Many investors are attracted to the markets hoping for nice, quick profits. Perhaps they’re punting on the latest stock tip, or trying to pick the next hottest sector.
While that approach might work some of the time, professionals approach the market from a different angle. They know it’s the money a company generates that ultimately determines its value.
What are dividend stocks?
Think of it from your own perspective. If you were buying a business, you’re likely to be more interested in one that’s making a profit, than one running at a loss. Well, professional fund managers are no different. They’re on the hunt for profitable companies that pay them an income.
Companies pay this income via dividends. Typically, a blue-chip stock pays out two dividends a year. The more profit a company makes, the bigger the size of the dividends it can distribute to its shareholders.
What companies pay dividend stocks?
Companies growing quickly might generate some short term profits if you want to trade in and out of them. However, they need to keep a tight hold on their cash to help fund their businesses. Pick the wrong stock and you’ll not only miss out on dividends, but potentially lose money on the trade as well.

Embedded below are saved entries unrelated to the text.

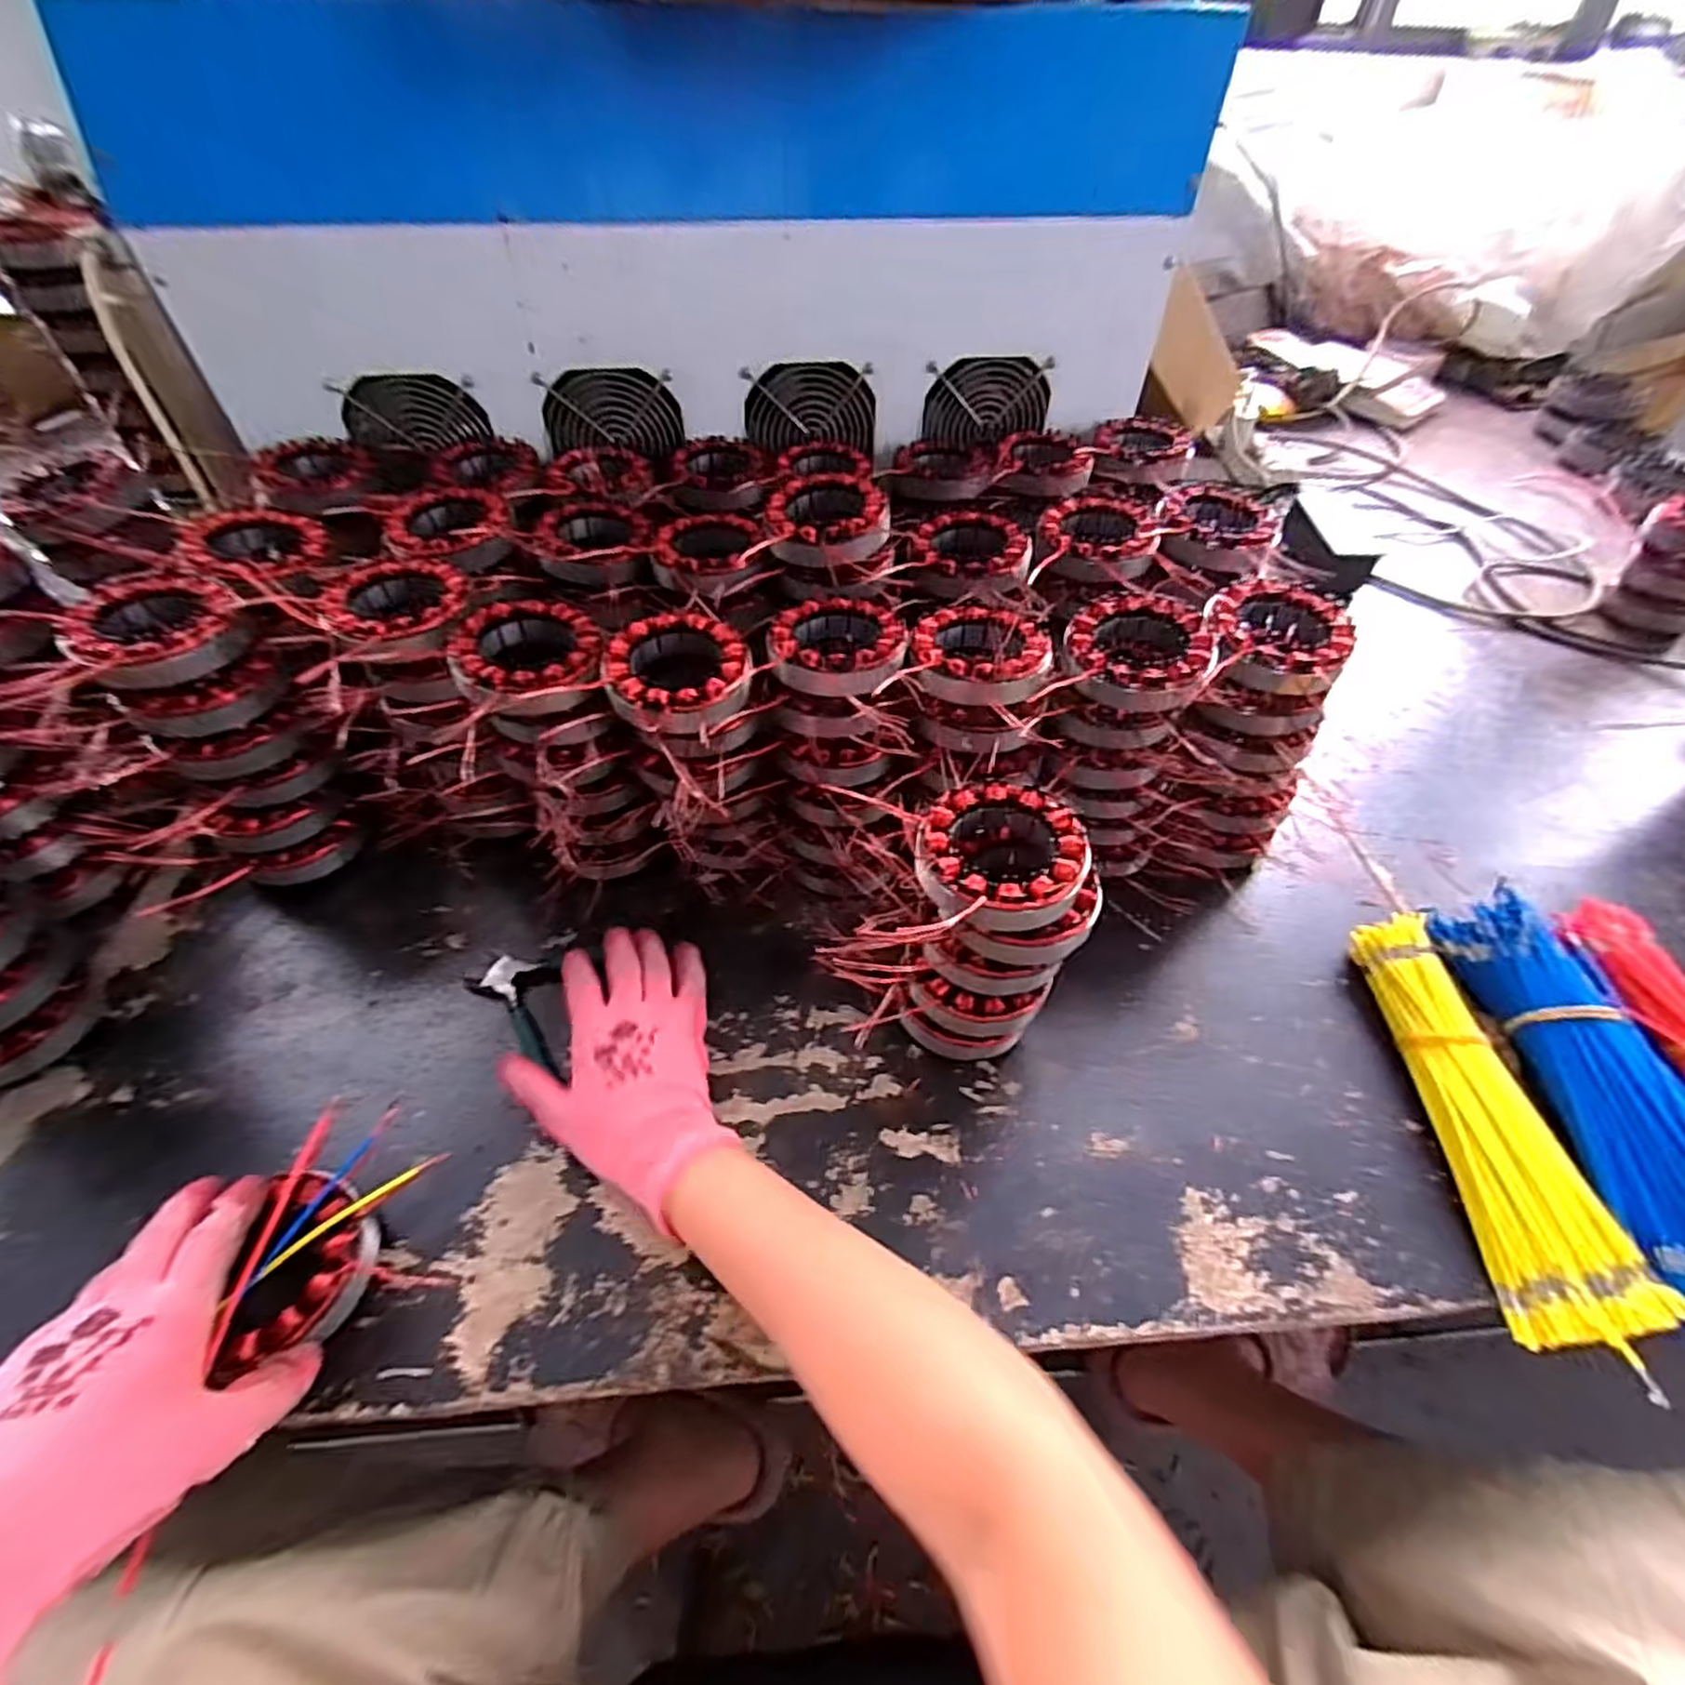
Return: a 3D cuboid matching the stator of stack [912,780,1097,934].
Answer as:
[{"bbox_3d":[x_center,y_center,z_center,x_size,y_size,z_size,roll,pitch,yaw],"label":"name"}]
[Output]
[{"bbox_3d":[0.084,0.007,0.387,0.088,0.027,0.088,16,51,12],"label":"stator of stack"}]

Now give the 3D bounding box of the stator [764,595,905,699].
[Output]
[{"bbox_3d":[-0.004,-0.123,0.457,0.085,0.023,0.094,10,50,7],"label":"stator"}]

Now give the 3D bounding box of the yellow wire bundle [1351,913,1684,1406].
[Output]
[{"bbox_3d":[0.385,0.159,0.431,0.072,0.034,0.250,4,50,1],"label":"yellow wire bundle"}]

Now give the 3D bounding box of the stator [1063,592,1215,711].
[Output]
[{"bbox_3d":[0.186,-0.120,0.456,0.087,0.029,0.094,24,53,17],"label":"stator"}]

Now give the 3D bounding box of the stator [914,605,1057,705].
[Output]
[{"bbox_3d":[0.087,-0.120,0.458,0.085,0.025,0.090,13,50,9],"label":"stator"}]

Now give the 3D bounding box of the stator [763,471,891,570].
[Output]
[{"bbox_3d":[-0.011,-0.224,0.511,0.082,0.035,0.093,-6,50,-7],"label":"stator"}]

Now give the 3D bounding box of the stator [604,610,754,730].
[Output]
[{"bbox_3d":[-0.103,-0.104,0.445,0.087,0.027,0.090,1,50,-1],"label":"stator"}]

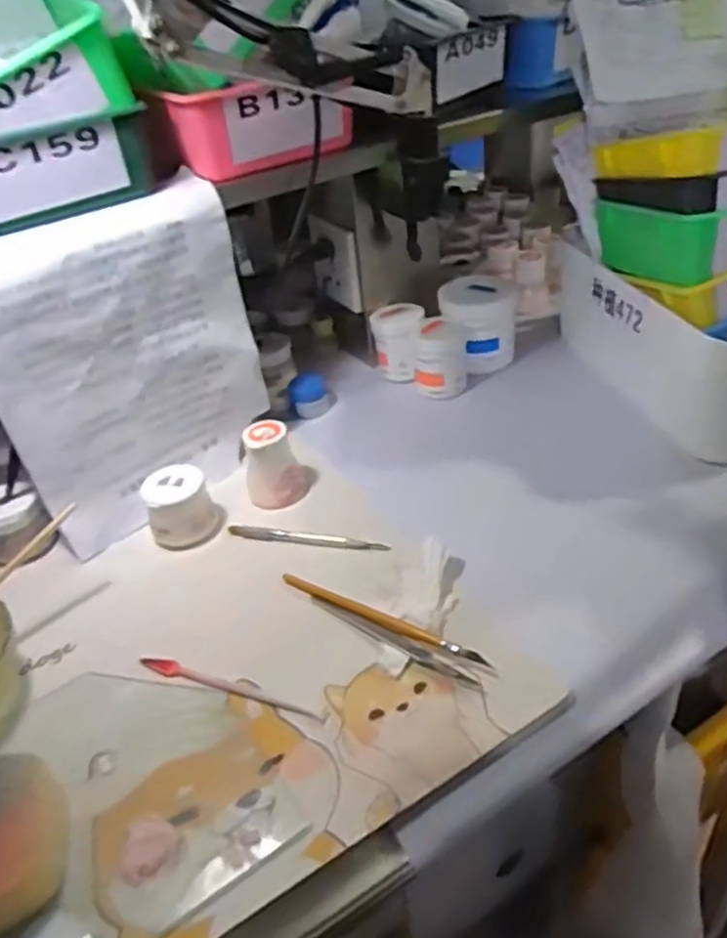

Mature businesses, like bank stocks for example, are already well established and are able to share more of their profits with their shareholders. You’ll often hear this referred to as yield investing. Investors look at how much income they’ll make from dividends, given the size of their investment.
Another attraction of dividend-paying stocks is the stability of the companies that pay them. The most reliable dividend payers are usually the largest companies on the ASX. What’s less known, though, is that most of the companies listed on the ASX don’t pay dividends. They just don’t have the financial firepower to pay them.
Investing in dividend-paying stocks might not be the most exciting way to play the market. However, it can be an excellent way to build both wealth and income over time.